Much too standard, much too poor

Categories: Business Updates

Date Posted: 26 Aug 2014

INTERNATIONAL credit-rating agency Standard & Poor’s Financial Services (S&P) gave the Philippines a one-notch rating upgrade in May 2013, elevating the country to the “investment grade” club.

Two other credit-rating agencies, Fitch Ratings Inc. and Moody’s Investors Service, also assigned positive outlooks for the Philippines.

“We raised the ratings because we now believe [that] the ongoing reforms to address shortcomings in structural, administrative, institutional and governance areas will endure beyond the current administration,” S&P revealed in a statement. The previous rating for the Philippines was “BBB-.”

S&P added: “In turn, we believe the resulting gains in government revenue generation, spending efficiency and the improvements in public debt profile and investment environment will, at least, be preserved in the medium term under the next administration.”

This administration, as in every other, touted this upgrade as undeniable proof that everything about the country is A-OK.

But what does being lifted to “investment grade” status actually mean? As far as S&P is concerned, it says, “Credit ratings are forward-looking opinions about credit risk.

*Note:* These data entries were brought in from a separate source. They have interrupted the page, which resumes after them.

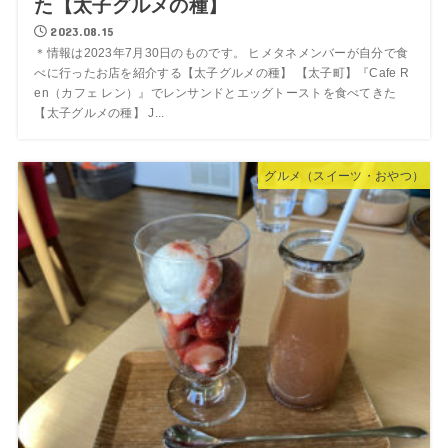
た【太子グルメの種】
2023.08.15
＊情報は2023年7月30日のものです。 ヒメタネメンバーが自分で食
べに行ったお店を紹介する【太子グルメの種】 【太子町】『Cafe R
en（カフェ レン）』でレンサンドとエッグトーストを食べてきた
【太子グルメの種】 J...
グルメ（スイーツ・おやつ）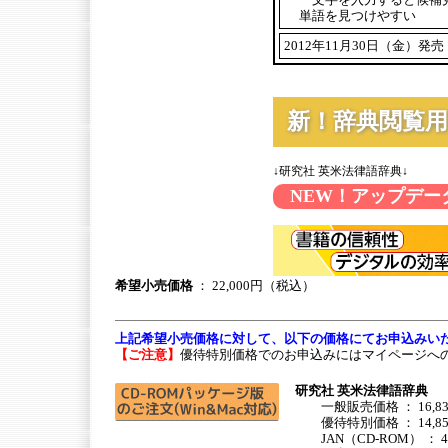
単語を見つけやすい
2012年11月30日（金）発売
新！辞典閲覧
↓研究社 英米法律語辞典↓
NEW！アップデー
希望小売価格
： 22,000円（税込）
上記希望小売価格に対して、以下の価格にてお申込みい
【ご注意】
優待特別価格でのお申込みにはマイページへ
研究社 英米法律語辞典
一般販売価格 ： 16,83
優待特別価格 ： 14,85
JAN（CD-ROM） ： 494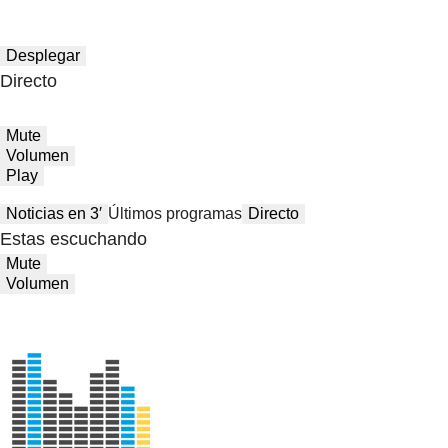
Desplegar
Directo
Mute
Volumen
Play
Noticias en 3′
Últimos programas
Directo
Estas escuchando
Mute
Volumen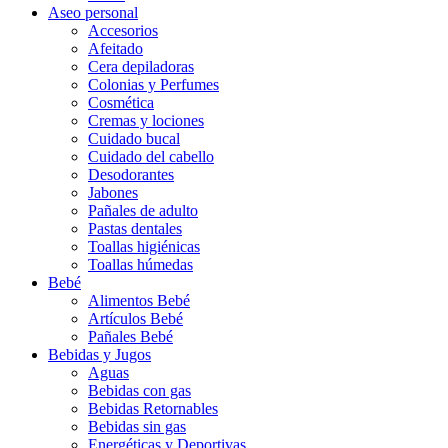
Aseo personal
Accesorios
Afeitado
Cera depiladoras
Colonias y Perfumes
Cosmética
Cremas y lociones
Cuidado bucal
Cuidado del cabello
Desodorantes
Jabones
Pañales de adulto
Pastas dentales
Toallas higiénicas
Toallas húmedas
Bebé
Alimentos Bebé
Artículos Bebé
Pañales Bebé
Bebidas y Jugos
Aguas
Bebidas con gas
Bebidas Retornables
Bebidas sin gas
Energéticas y Deportivas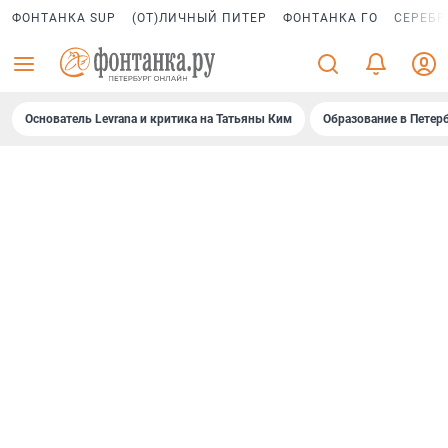
ФОНТАНКА SUP
(ОТ)ЛИЧНЫЙ ПИТЕР
ФОНТАНКА ГО
СЕРЕБР
Основатель Levrana и критика на Татьяны Ким
Образование в Петер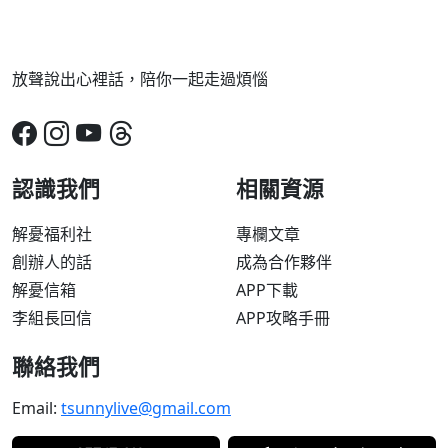
放聲說出心裡話，陪你一起走過煩惱
認識我們
相關資源
解憂福利社
專欄文章
創辦人的話
成為合作夥伴
解憂信箱
APP下載
李組長回信
APP攻略手冊
聯絡我們
Email:
tsunnylive@gmail.com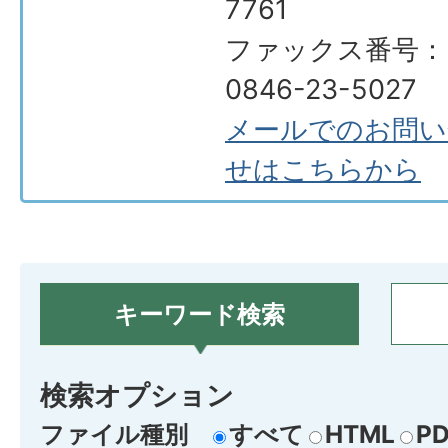
7761
ファックス番号：
0846-23-5027
メールでのお問い
せはこちらから
キーワード検索
検索オプション
ファイル種別
すべて
HTML
PD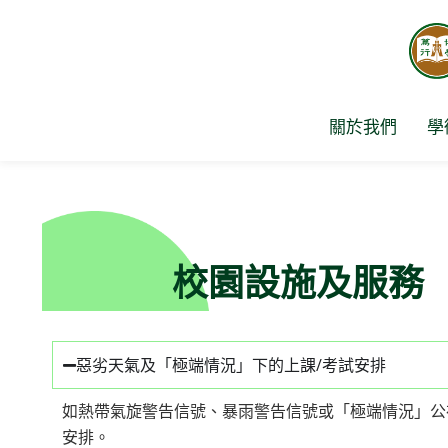
Skip
to
content
關於我們
學
校園設施及服務
惡劣天氣及「極端情況」下的上課/考試安排
如熱帶氣旋警告信號、暴雨警告信號或「極端情況」公
安排。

S&P credit ratings express the agency’s opinion about the ability and willingness of an issuer, such as a corporation or state or city government, to meet its financial obligations in full and on time.”

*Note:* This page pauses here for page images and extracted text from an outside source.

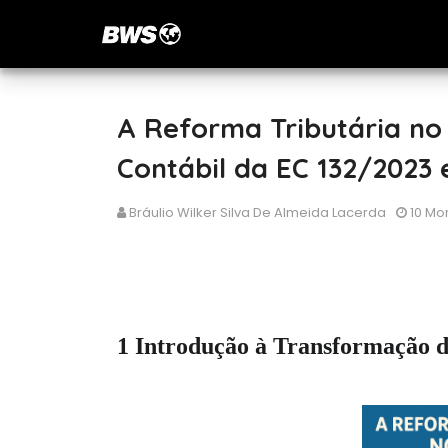
A Reforma Tributária no 
Contábil da EC 132/2023 
Bráulio Wilker Silva De Almeida Lacerda
10 Mo
1 Introdução à Transformação d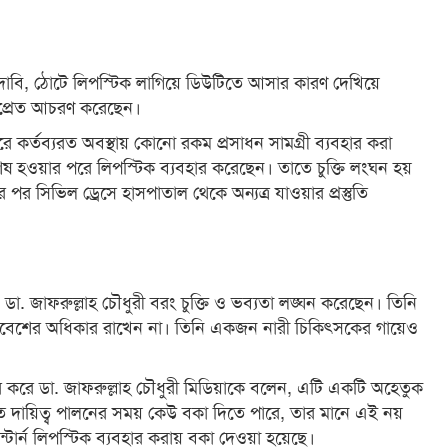
 দাবি, ঠোটে লিপস্টিক লাগিয়ে ডিউটিতে আসার কারণ দেখিয়ে
িপ্রেত আচরণ করেছেন।
রে কর্তব্যরত অবস্থায় কোনো রকম প্রসাধন সামগ্রী ব্যবহার করা
েষ হওয়ার পরে লিপস্টিক ব্যবহার করেছেন। তাতে চুক্তি লংঘন হয়
পর সিভিল ড্রেসে হাসপাতাল থেকে অন্যত্র যাওয়ার প্রস্তুতি
 , ডা. জাফরুল্লাহ চৌধুরী বরং চুক্তি ও ভব্যতা লঙ্ঘন করেছেন। তিনি
প্রবেশের অধিকার রাখেন না। তিনি একজন নারী চিকিৎসকের গায়েও
করে ডা. জাফরুল্লাহ চৌধুরী মিডিয়াকে বলেন, এটি একটি অহেতুক
দায়িত্ব পালনের সময় কেউ বকা দিতে পারে, তার মানে এই নয়
্টার্ন লিপস্টিক ব্যবহার করায় বকা দেওয়া হয়েছে।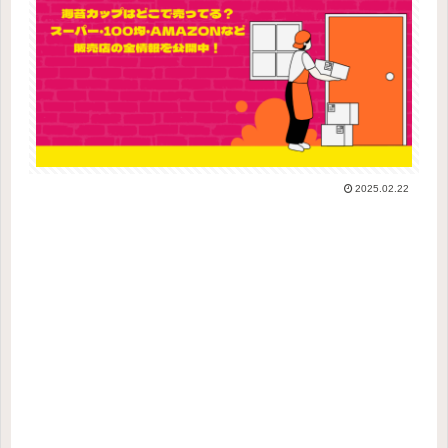
2025.02.22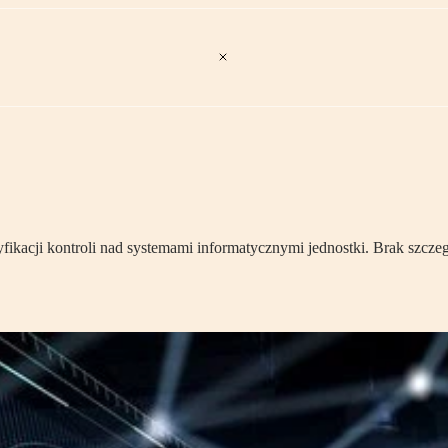
kacji kontroli nad systemami informatycznymi jednostki. Brak szczegó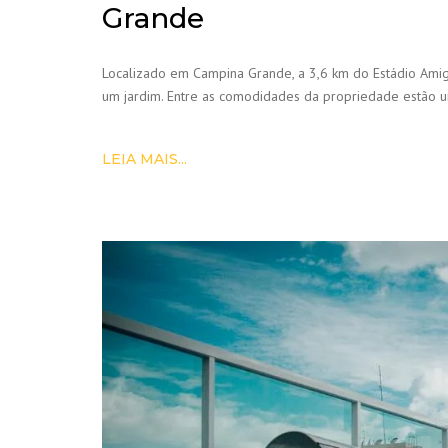
Grande
Localizado em Campina Grande, a 3,6 km do Estádio Amig
um jardim. Entre as comodidades da propriedade estão um
LEIA MAIS...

In short, investment-grade status answers the question of whether the country can meet our debt payments on time. “Creditworthiness” means, with a reasonable amount of debt, the government can pay its obligations.

S&P averred that the status, based on its opinion, is “not an exact science.” In fact, it goes on to explain its opinions as “not guarantees of credit quality.”

Since there are future events and developments cannot be foreseen, “Standard & Poor’s ratings opinions are not intended as guarantees of credit quality or as exact measures of the probability that a particular issuer or particular debt issue will default. Instead, ratings express relative opinions about the creditworthiness of an issuer or credit quality of an individual debt issue, from strongest to weakest, within a universe of credit risk.”

What is troubling is that these upgrades may not be solidly based on actual risks that are transpiring at the ground level, which we all live in every day. Inflation, crisis in transportation, the downward spiral of the Philippine peso, corruption in high places and unfair taxes leveled on the working population are but minute considerations for S&P, if at all.

“Investment grade” is no assurance or proof of economic development. At best, our nation is assured that we can again take out a loan. The State can gloat all it wants, but if we were to compare the country with its Asian neighbors, the Philippines is still much too standard, and much too poor.